I have this thing. It's not something I talk about a lot, perhaps because it seems so trivial. They're little bits of memory, almost fragments, but I sometimes find myself reminiscing on them more than any sex I've had afterward. It's probably because it drives me crazy—it's a tease of sorts, though that's never its intention.
It's not because I relish cuddly, cutesy moments (though yes, at times, I do). This is a different beast altogether, one that's subconscious for both parties—or it would be, if I didn't find myself turning over the moment in my head days later.
It happens when we're out. Usually we're drunk, but not always. It's at a club sometimes, on the dance floor. Sometime's were at a show, and he's standing behind me in the sea of sun-drenched people. Other times it happens under the table of a bar or the front seat of his car. The location rarely matters. I can think of no better word than caress, though it's infinitely more loaded than that.
I can't describe the moment in sentences, because they're far too small for that. The touches are choppy—you don't know they're happening until after they've ended, though I've had a few lucky moments when they were so stimulating I could do nothing but groan. They always go down in public, but it's not necessarily indecent. Illicit, yes. A turn on, yes. But it's not sex in a dark corner or a hand in my underwear under the table—it's far more subtle.

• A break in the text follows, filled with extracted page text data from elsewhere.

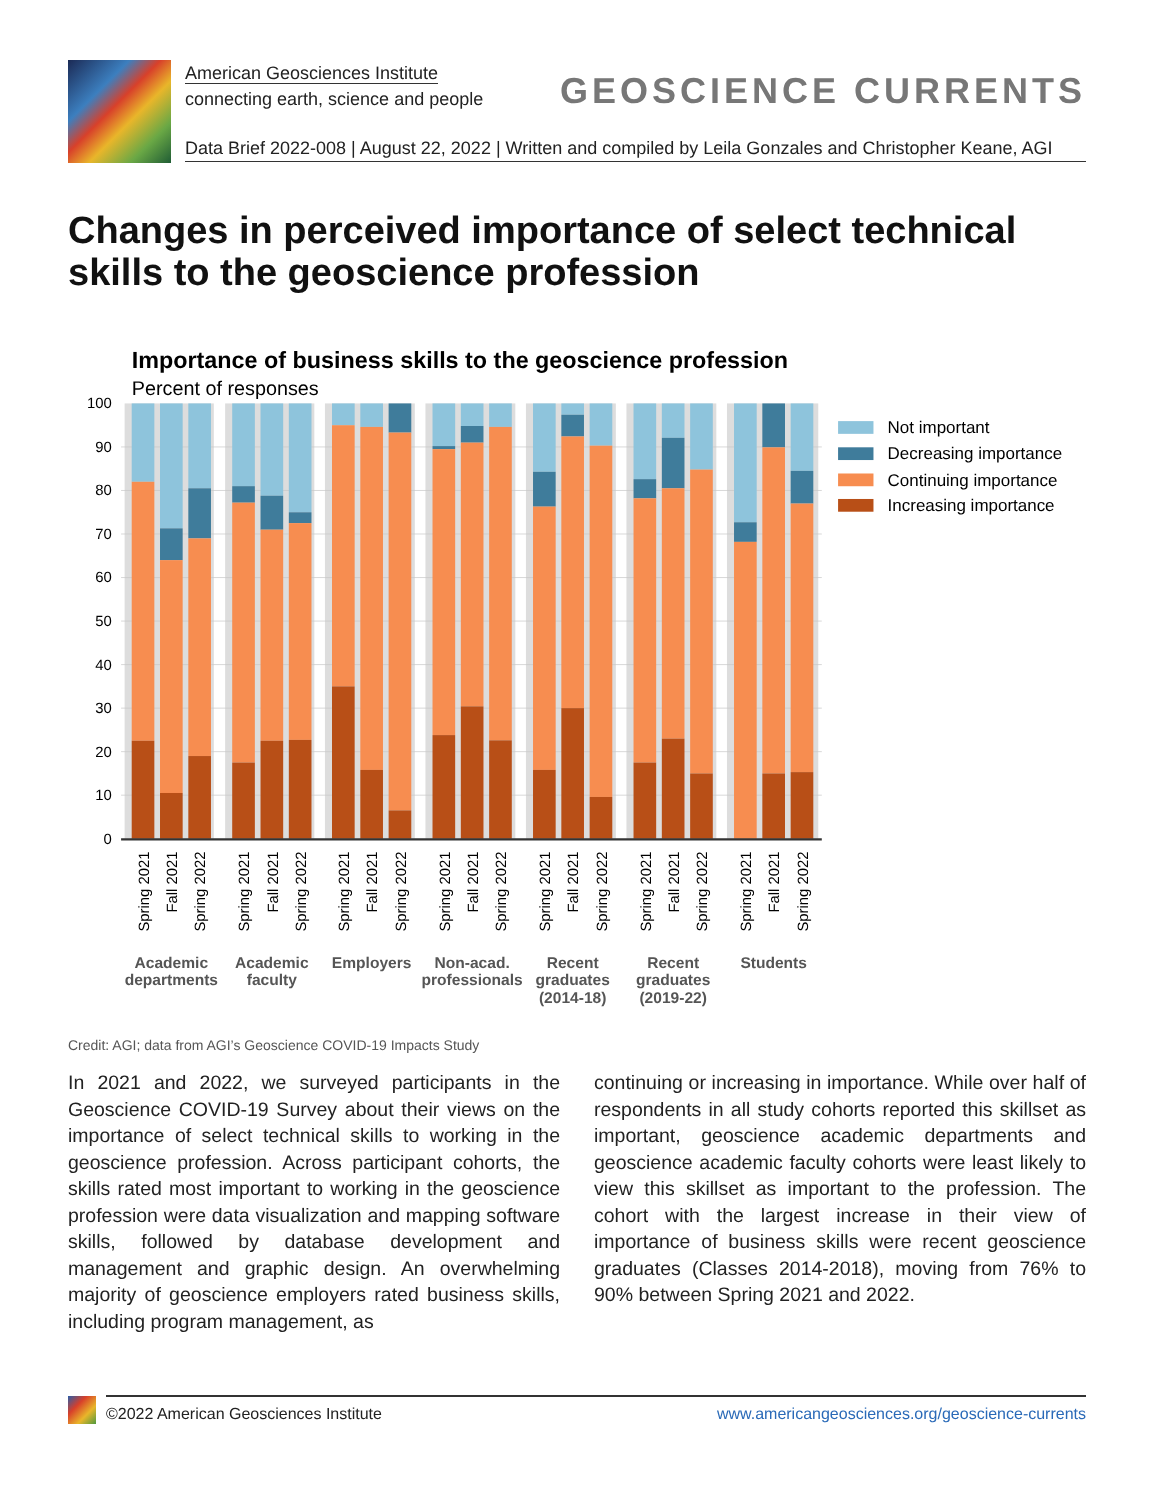American Geosciences Institute
connecting earth, science and people
GEOSCIENCE CURRENTS
Data Brief 2022-008 | August 22, 2022 | Written and compiled by Leila Gonzales and Christopher Keane, AGI
Changes in perceived importance of select technical skills to the geoscience profession
Importance of business skills to the geoscience profession
Percent of responses
0
10
20
30
40
50
60
70
80
90
100
Spring 2021
Fall 2021
Spring 2022
Spring 2021
Fall 2021
Spring 2022
Spring 2021
Fall 2021
Spring 2022
Spring 2021
Fall 2021
Spring 2022
Spring 2021
Fall 2021
Spring 2022
Spring 2021
Fall 2021
Spring 2022
Spring 2021
Fall 2021
Spring 2022
Academic
departments
Academic
faculty
Employers
Non-acad.
professionals
Recent
graduates
(2014-18)
Recent
graduates
(2019-22)
Students
Not important
Decreasing importance
Continuing importance
Increasing importance
Credit: AGI; data from AGI’s Geoscience COVID-19 Impacts Study
In 2021 and 2022, we surveyed participants in the Geoscience COVID-19 Survey about their views on the importance of select technical skills to working in the geoscience profession. Across participant cohorts, the skills rated most important to working in the geoscience profession were data visualization and mapping software skills, followed by database development and management and graphic design. An overwhelming majority of geoscience employers rated business skills, including program management, as
continuing or increasing in importance. While over half of respondents in all study cohorts reported this skillset as important, geoscience academic departments and geoscience academic faculty cohorts were least likely to view this skillset as important to the profession. The cohort with the largest increase in their view of importance of business skills were recent geoscience graduates (Classes 2014-2018), moving from 76% to 90% between Spring 2021 and 2022.
©2022 American Geosciences Institute
www.americangeosciences.org/geoscience-currents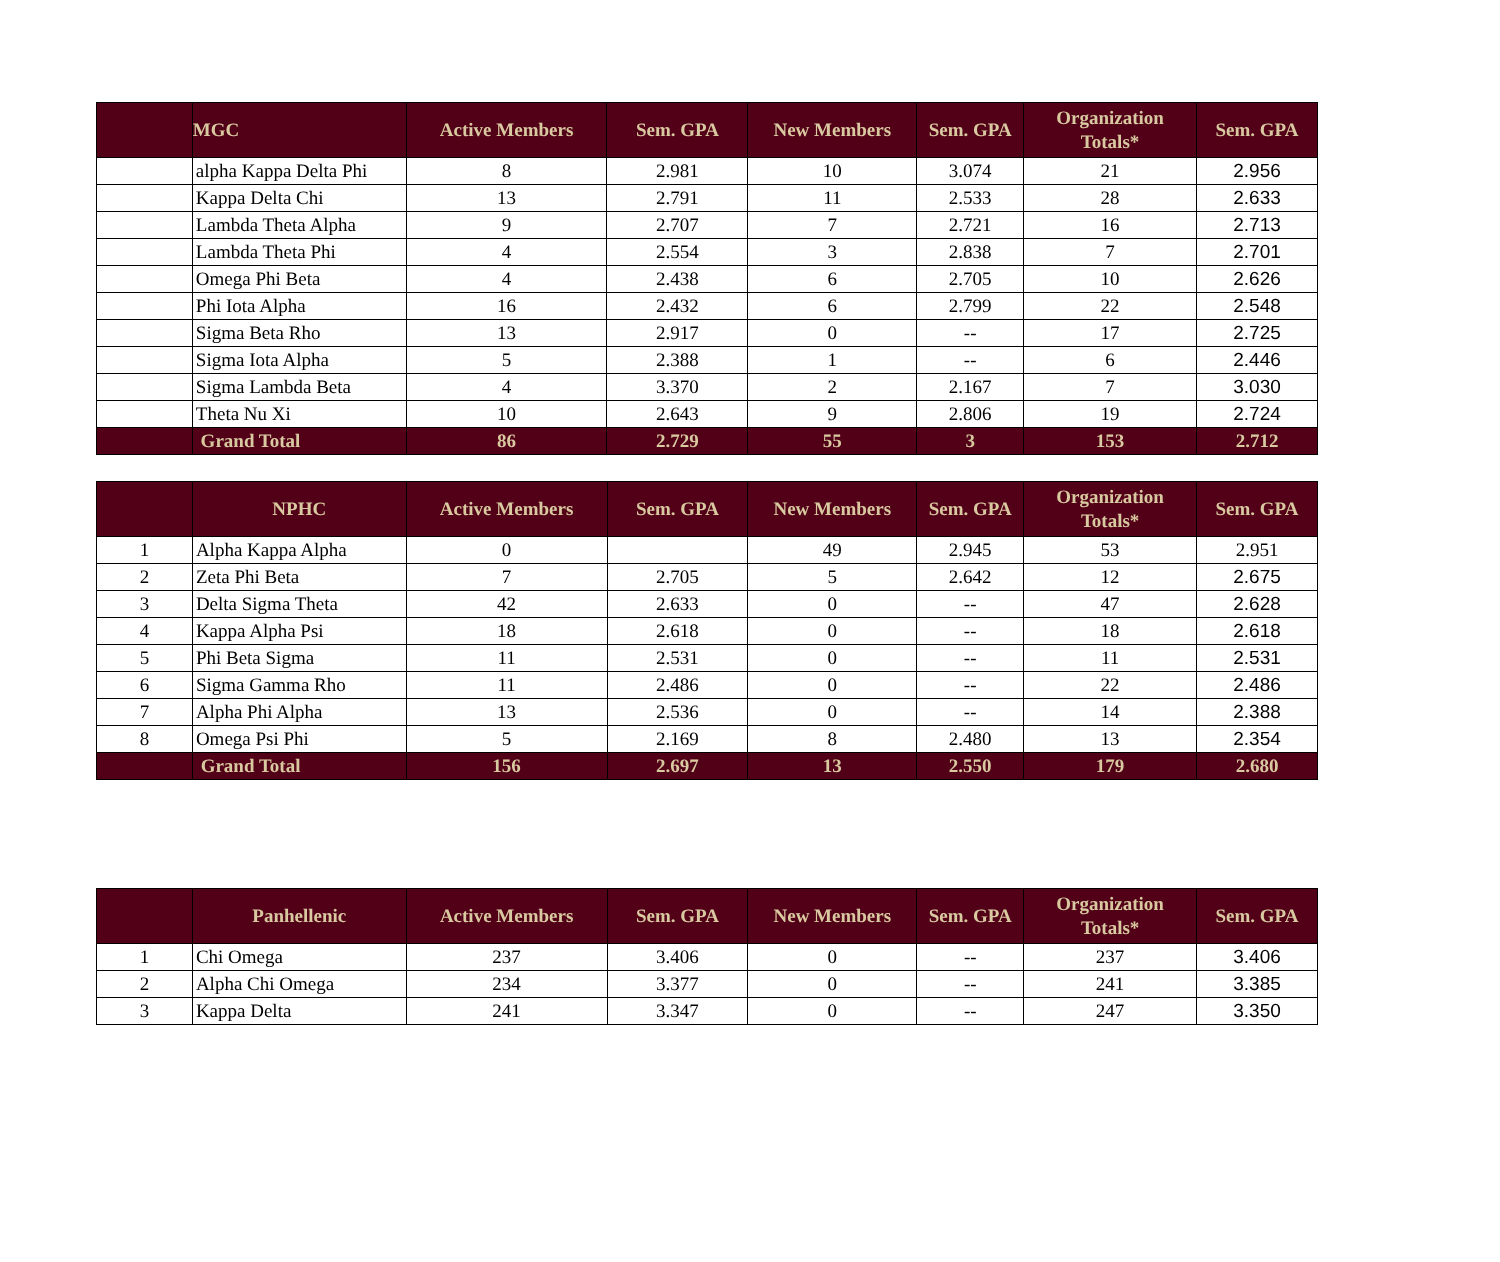| | MGC | Active Members | Sem. GPA | New Members | Sem. GPA | Organization Totals* | Sem. GPA |
| --- | --- | --- | --- | --- | --- | --- | --- |
| | alpha Kappa Delta Phi | 8 | 2.981 | 10 | 3.074 | 21 | 2.956 |
| | Kappa Delta Chi | 13 | 2.791 | 11 | 2.533 | 28 | 2.633 |
| | Lambda Theta Alpha | 9 | 2.707 | 7 | 2.721 | 16 | 2.713 |
| | Lambda Theta Phi | 4 | 2.554 | 3 | 2.838 | 7 | 2.701 |
| | Omega Phi Beta | 4 | 2.438 | 6 | 2.705 | 10 | 2.626 |
| | Phi Iota Alpha | 16 | 2.432 | 6 | 2.799 | 22 | 2.548 |
| | Sigma Beta Rho | 13 | 2.917 | 0 | -- | 17 | 2.725 |
| | Sigma Iota Alpha | 5 | 2.388 | 1 | -- | 6 | 2.446 |
| | Sigma Lambda Beta | 4 | 3.370 | 2 | 2.167 | 7 | 3.030 |
| | Theta Nu Xi | 10 | 2.643 | 9 | 2.806 | 19 | 2.724 |
| | Grand Total | 86 | 2.729 | 55 | 3 | 153 | 2.712 |
| | NPHC | Active Members | Sem. GPA | New Members | Sem. GPA | Organization Totals* | Sem. GPA |
| --- | --- | --- | --- | --- | --- | --- | --- |
| 1 | Alpha Kappa Alpha | 0 | | 49 | 2.945 | 53 | 2.951 |
| 2 | Zeta Phi Beta | 7 | 2.705 | 5 | 2.642 | 12 | 2.675 |
| 3 | Delta Sigma Theta | 42 | 2.633 | 0 | -- | 47 | 2.628 |
| 4 | Kappa Alpha Psi | 18 | 2.618 | 0 | -- | 18 | 2.618 |
| 5 | Phi Beta Sigma | 11 | 2.531 | 0 | -- | 11 | 2.531 |
| 6 | Sigma Gamma Rho | 11 | 2.486 | 0 | -- | 22 | 2.486 |
| 7 | Alpha Phi Alpha | 13 | 2.536 | 0 | -- | 14 | 2.388 |
| 8 | Omega Psi Phi | 5 | 2.169 | 8 | 2.480 | 13 | 2.354 |
| | Grand Total | 156 | 2.697 | 13 | 2.550 | 179 | 2.680 |
| | Panhellenic | Active Members | Sem. GPA | New Members | Sem. GPA | Organization Totals* | Sem. GPA |
| --- | --- | --- | --- | --- | --- | --- | --- |
| 1 | Chi Omega | 237 | 3.406 | 0 | -- | 237 | 3.406 |
| 2 | Alpha Chi Omega | 234 | 3.377 | 0 | -- | 241 | 3.385 |
| 3 | Kappa Delta | 241 | 3.347 | 0 | -- | 247 | 3.350 |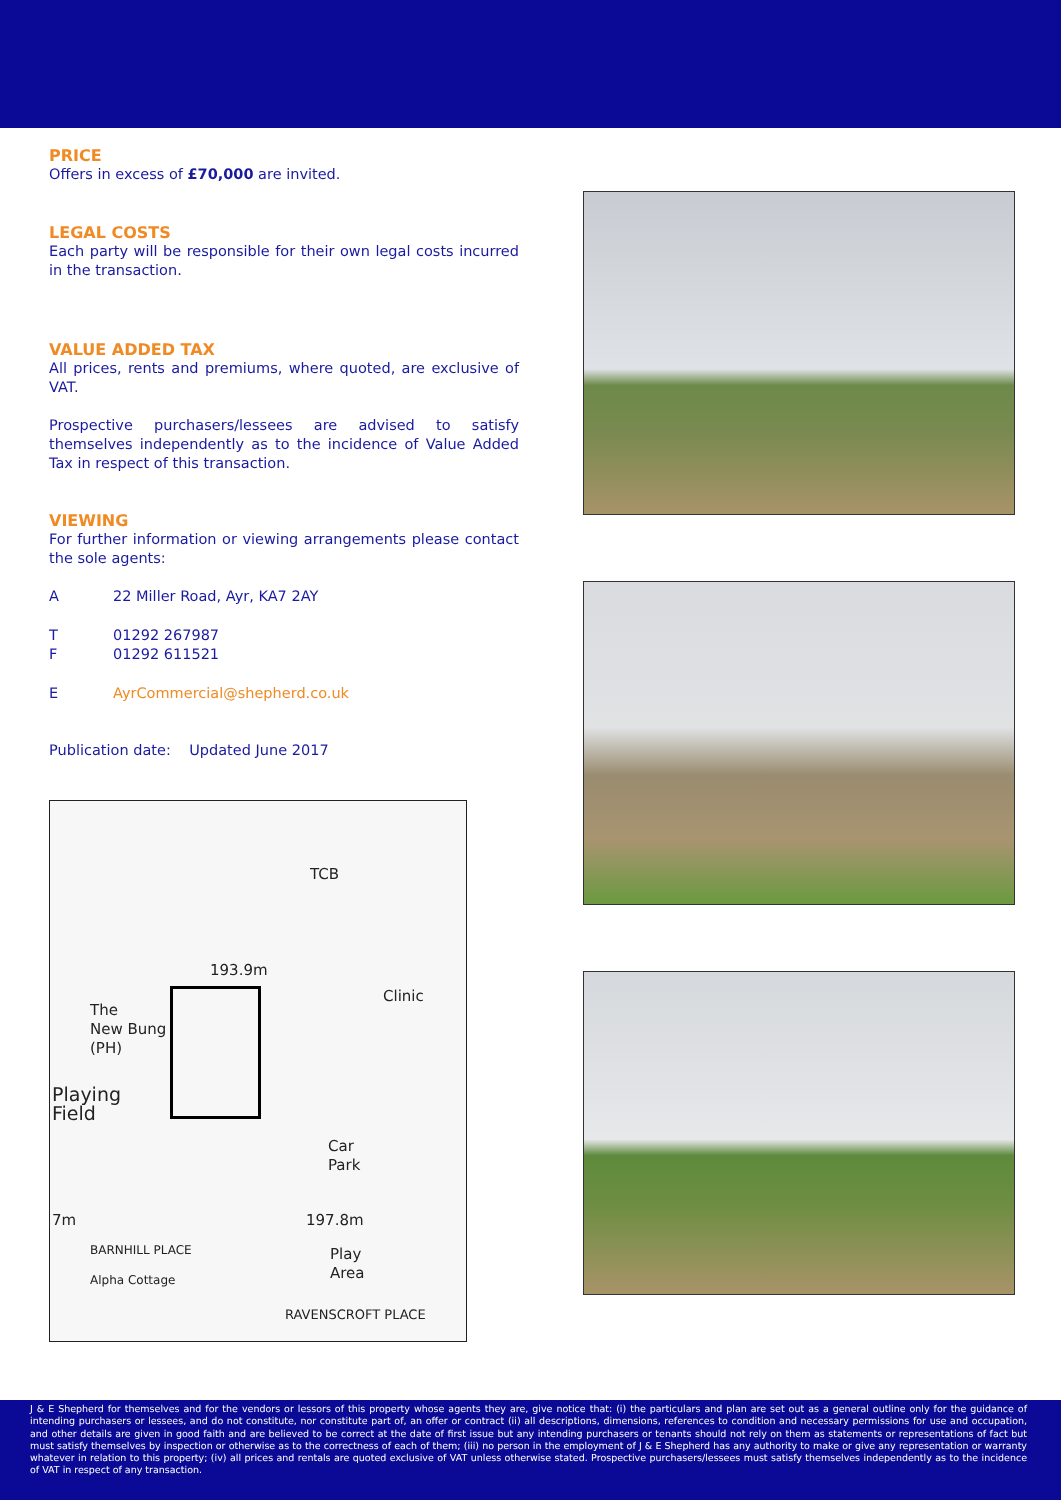PRICE
Offers in excess of £70,000 are invited.
LEGAL COSTS
Each party will be responsible for their own legal costs incurred in the transaction.
VALUE ADDED TAX
All prices, rents and premiums, where quoted, are exclusive of VAT.
Prospective purchasers/lessees are advised to satisfy themselves independently as to the incidence of Value Added Tax in respect of this transaction.
VIEWING
For further information or viewing arrangements please contact the sole agents:
A 22 Miller Road, Ayr, KA7 2AY
T 01292 267987
F 01292 611521
E AyrCommercial@shepherd.co.uk
Publication date: Updated June 2017
The
New Bung
(PH)
Playing
Field
193.9m
TCB
Clinic
Car
Park
197.8m
Play
Area
RAVENSCROFT PLACE
BARNHILL PLACE
Alpha Cottage
7m
J & E Shepherd for themselves and for the vendors or lessors of this property whose agents they are, give notice that: (i) the particulars and plan are set out as a general outline only for the guidance of intending purchasers or lessees, and do not constitute, nor constitute part of, an offer or contract (ii) all descriptions, dimensions, references to condition and necessary permissions for use and occupation, and other details are given in good faith and are believed to be correct at the date of first issue but any intending purchasers or tenants should not rely on them as statements or representations of fact but must satisfy themselves by inspection or otherwise as to the correctness of each of them; (iii) no person in the employment of J & E Shepherd has any authority to make or give any representation or warranty whatever in relation to this property; (iv) all prices and rentals are quoted exclusive of VAT unless otherwise stated. Prospective purchasers/lessees must satisfy themselves independently as to the incidence of VAT in respect of any transaction.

A hand squeezing my thigh in the bucket seat. A caress across and up my stomach, moving my shirt up ever so slight. A caress down and back up my leg in the middle of grinding, and one on by back when I bend over ever so slightly. One inch of fingertips under the belt of my jeans, a lingering kiss on my shoulder blade. A hand on my lower back—just barely too low—that glides up to squeeze the base of my neck.
It's not a grope. It's not illegal. It's not always even sexual. But no matter where it happens or what time of day it is, it gives me goosebumps and makes me bite the inside of my cheek, reminding myself that there are things I cannot do in public, no matter how intoxicated I am. It's incredibly effective, too.
After all, you know what they say: The best foreplay starts long before you get home.